- Directions -
Filter the records below and copy every line containing the word "оборудования".

- Entries shown -
*** Begin section ***

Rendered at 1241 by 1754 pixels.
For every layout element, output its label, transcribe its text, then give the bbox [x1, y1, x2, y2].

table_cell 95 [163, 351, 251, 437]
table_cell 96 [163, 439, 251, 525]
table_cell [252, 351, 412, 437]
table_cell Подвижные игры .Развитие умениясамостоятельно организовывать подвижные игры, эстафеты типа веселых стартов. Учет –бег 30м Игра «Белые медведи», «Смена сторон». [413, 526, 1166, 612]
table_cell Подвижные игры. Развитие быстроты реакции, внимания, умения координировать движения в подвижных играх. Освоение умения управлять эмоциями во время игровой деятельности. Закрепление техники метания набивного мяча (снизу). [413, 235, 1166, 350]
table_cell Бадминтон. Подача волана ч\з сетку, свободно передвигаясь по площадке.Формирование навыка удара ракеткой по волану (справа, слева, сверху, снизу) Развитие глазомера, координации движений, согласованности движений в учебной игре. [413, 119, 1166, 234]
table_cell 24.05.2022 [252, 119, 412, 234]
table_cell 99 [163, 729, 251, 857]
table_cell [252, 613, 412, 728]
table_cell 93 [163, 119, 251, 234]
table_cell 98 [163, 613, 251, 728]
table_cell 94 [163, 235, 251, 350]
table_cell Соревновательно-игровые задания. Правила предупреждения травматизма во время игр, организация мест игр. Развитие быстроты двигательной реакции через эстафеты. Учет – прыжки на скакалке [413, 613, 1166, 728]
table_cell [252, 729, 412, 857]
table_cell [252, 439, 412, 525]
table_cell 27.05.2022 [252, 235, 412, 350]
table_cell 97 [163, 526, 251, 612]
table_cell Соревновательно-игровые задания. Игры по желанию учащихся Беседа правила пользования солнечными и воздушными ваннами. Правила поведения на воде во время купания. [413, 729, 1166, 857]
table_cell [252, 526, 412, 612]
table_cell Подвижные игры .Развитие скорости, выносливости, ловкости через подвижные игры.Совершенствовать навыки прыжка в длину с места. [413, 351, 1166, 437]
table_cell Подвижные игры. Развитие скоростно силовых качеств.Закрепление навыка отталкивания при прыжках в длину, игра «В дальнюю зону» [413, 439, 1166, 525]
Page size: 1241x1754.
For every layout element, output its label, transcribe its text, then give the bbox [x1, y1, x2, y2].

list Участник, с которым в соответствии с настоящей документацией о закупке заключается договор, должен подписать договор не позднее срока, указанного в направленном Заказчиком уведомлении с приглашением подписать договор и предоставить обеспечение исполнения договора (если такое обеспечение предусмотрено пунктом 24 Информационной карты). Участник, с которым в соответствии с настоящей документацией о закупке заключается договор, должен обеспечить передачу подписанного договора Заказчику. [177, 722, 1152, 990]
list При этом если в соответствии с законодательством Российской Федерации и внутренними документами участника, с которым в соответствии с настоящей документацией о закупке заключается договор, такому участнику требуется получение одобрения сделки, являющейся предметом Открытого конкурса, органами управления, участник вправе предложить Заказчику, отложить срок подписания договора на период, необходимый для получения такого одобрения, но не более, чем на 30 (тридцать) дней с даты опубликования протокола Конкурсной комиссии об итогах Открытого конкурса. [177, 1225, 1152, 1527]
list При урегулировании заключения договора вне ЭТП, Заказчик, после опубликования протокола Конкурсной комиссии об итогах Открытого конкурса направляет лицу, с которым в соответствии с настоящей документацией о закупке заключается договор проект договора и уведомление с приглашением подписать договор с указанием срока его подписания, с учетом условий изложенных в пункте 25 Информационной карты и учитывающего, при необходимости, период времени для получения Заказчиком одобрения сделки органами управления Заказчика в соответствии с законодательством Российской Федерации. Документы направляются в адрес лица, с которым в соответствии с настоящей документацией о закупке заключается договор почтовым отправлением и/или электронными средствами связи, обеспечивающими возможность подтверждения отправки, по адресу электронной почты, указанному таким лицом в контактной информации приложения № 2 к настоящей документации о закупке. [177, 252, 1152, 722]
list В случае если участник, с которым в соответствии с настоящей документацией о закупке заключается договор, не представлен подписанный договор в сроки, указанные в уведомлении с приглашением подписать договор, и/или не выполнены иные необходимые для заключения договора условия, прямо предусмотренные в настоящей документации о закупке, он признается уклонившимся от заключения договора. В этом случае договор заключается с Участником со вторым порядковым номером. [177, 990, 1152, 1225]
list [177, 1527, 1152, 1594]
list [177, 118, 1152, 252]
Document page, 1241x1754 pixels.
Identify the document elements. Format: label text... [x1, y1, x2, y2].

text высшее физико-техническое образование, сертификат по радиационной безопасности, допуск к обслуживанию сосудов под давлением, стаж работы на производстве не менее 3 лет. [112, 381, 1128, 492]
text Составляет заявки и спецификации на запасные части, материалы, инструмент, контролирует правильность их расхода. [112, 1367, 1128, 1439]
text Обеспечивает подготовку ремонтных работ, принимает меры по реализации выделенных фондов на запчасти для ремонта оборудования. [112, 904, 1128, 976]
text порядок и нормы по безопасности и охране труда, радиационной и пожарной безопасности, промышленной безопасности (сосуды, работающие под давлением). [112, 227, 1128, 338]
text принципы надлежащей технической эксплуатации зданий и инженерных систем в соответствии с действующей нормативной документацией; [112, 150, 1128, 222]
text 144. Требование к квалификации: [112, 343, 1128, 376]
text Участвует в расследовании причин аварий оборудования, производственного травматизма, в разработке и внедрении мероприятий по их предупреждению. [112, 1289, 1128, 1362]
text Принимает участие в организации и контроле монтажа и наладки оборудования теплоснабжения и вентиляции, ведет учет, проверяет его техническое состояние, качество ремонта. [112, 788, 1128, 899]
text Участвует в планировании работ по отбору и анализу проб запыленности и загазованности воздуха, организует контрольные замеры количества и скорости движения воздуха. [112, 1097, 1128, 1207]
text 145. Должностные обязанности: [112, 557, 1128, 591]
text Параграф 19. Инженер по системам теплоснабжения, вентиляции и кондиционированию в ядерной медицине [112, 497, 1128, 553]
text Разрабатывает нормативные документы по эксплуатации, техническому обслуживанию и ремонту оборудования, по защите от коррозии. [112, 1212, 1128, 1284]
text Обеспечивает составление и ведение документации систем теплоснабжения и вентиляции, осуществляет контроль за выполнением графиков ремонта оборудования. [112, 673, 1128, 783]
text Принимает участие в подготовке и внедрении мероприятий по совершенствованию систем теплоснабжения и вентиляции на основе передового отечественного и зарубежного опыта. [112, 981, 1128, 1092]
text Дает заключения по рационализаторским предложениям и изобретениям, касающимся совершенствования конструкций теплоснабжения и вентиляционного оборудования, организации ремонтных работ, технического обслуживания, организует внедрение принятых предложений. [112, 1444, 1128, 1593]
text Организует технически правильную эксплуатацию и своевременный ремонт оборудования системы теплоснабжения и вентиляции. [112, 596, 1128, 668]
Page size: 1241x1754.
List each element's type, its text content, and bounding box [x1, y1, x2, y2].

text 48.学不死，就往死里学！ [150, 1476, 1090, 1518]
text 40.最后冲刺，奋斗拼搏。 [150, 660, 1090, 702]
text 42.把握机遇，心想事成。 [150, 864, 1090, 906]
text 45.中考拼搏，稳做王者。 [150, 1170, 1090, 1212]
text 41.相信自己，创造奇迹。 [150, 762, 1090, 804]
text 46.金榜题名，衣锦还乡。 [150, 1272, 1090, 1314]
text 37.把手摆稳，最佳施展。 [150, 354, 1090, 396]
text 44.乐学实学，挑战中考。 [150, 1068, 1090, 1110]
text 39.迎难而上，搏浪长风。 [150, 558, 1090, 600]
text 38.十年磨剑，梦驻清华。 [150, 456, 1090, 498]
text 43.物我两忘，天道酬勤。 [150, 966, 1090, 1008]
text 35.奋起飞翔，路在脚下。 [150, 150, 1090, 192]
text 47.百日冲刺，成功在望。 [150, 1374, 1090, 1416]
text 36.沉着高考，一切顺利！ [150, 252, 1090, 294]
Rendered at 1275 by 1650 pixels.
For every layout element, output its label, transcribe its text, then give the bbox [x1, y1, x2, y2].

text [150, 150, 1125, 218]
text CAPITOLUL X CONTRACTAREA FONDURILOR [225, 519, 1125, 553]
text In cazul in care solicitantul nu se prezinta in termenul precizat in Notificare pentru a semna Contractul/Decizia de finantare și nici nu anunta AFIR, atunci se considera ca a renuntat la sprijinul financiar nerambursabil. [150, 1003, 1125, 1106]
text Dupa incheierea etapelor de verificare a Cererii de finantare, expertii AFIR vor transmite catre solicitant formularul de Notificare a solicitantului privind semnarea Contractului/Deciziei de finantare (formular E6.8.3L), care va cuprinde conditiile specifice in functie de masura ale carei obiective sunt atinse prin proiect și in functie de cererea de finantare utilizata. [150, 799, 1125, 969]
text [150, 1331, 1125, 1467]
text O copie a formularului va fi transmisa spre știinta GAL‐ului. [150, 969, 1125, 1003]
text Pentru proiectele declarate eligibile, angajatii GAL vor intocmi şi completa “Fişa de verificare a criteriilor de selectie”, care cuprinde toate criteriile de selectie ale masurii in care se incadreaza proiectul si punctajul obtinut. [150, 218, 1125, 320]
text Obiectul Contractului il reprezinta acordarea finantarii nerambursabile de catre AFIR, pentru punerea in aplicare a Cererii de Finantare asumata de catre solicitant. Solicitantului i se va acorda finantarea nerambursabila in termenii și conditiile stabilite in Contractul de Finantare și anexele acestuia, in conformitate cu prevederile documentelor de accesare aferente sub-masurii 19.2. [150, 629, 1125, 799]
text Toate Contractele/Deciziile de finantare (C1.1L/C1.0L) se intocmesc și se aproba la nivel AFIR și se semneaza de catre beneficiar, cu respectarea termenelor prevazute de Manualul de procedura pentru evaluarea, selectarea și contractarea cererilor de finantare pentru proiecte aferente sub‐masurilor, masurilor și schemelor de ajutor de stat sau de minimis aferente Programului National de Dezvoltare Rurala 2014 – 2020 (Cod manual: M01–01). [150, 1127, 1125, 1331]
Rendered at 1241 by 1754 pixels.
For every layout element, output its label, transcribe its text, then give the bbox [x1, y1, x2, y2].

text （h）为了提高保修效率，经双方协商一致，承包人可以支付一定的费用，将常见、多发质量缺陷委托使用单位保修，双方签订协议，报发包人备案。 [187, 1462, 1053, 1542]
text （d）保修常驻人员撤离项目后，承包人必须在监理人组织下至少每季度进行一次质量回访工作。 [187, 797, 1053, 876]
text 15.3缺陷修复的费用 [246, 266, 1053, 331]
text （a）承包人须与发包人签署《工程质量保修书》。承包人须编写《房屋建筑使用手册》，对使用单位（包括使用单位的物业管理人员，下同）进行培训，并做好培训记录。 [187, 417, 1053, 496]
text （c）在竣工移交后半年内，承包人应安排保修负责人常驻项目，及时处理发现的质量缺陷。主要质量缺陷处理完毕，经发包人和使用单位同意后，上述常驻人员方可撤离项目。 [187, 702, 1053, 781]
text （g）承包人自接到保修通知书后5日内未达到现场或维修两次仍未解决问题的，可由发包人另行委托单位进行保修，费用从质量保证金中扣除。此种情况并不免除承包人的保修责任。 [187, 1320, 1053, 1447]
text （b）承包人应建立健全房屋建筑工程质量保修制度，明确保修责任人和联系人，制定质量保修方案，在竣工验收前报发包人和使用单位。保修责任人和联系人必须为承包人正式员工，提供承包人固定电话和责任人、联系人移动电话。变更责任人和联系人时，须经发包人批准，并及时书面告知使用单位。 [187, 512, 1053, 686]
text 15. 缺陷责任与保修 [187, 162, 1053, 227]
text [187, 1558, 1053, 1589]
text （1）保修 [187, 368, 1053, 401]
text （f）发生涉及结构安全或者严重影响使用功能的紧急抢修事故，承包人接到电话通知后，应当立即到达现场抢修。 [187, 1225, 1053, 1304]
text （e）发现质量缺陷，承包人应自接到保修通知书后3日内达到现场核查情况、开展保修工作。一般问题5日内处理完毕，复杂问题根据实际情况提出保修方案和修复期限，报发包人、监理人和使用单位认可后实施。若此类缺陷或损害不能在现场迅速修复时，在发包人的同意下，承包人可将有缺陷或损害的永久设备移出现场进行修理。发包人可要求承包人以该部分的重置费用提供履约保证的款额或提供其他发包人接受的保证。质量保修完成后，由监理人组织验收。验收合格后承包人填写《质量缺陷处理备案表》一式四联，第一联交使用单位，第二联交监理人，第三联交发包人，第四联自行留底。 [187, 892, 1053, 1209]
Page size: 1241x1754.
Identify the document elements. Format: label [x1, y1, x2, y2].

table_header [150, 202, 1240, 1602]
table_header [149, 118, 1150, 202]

*** End section ***

- Solution to the exercise -
text Обеспечивает подготовку ремонтных работ, принимает меры по реализации выделенных фондов на запчасти для ремонта оборудования. [112, 904, 1128, 976]
text Участвует в расследовании причин аварий оборудования, производственного травматизма, в разработке и внедрении мероприятий по их предупреждению. [112, 1289, 1128, 1362]
text Принимает участие в организации и контроле монтажа и наладки оборудования теплоснабжения и вентиляции, ведет учет, проверяет его техническое состояние, качество ремонта. [112, 788, 1128, 899]
text Разрабатывает нормативные документы по эксплуатации, техническому обслуживанию и ремонту оборудования, по защите от коррозии. [112, 1212, 1128, 1284]
text Обеспечивает составление и ведение документации систем теплоснабжения и вентиляции, осуществляет контроль за выполнением графиков ремонта оборудования. [112, 673, 1128, 783]
text Дает заключения по рационализаторским предложениям и изобретениям, касающимся совершенствования конструкций теплоснабжения и вентиляционного оборудования, организации ремонтных работ, технического обслуживания, организует внедрение принятых предложений. [112, 1444, 1128, 1593]
text Организует технически правильную эксплуатацию и своевременный ремонт оборудования системы теплоснабжения и вентиляции. [112, 596, 1128, 668]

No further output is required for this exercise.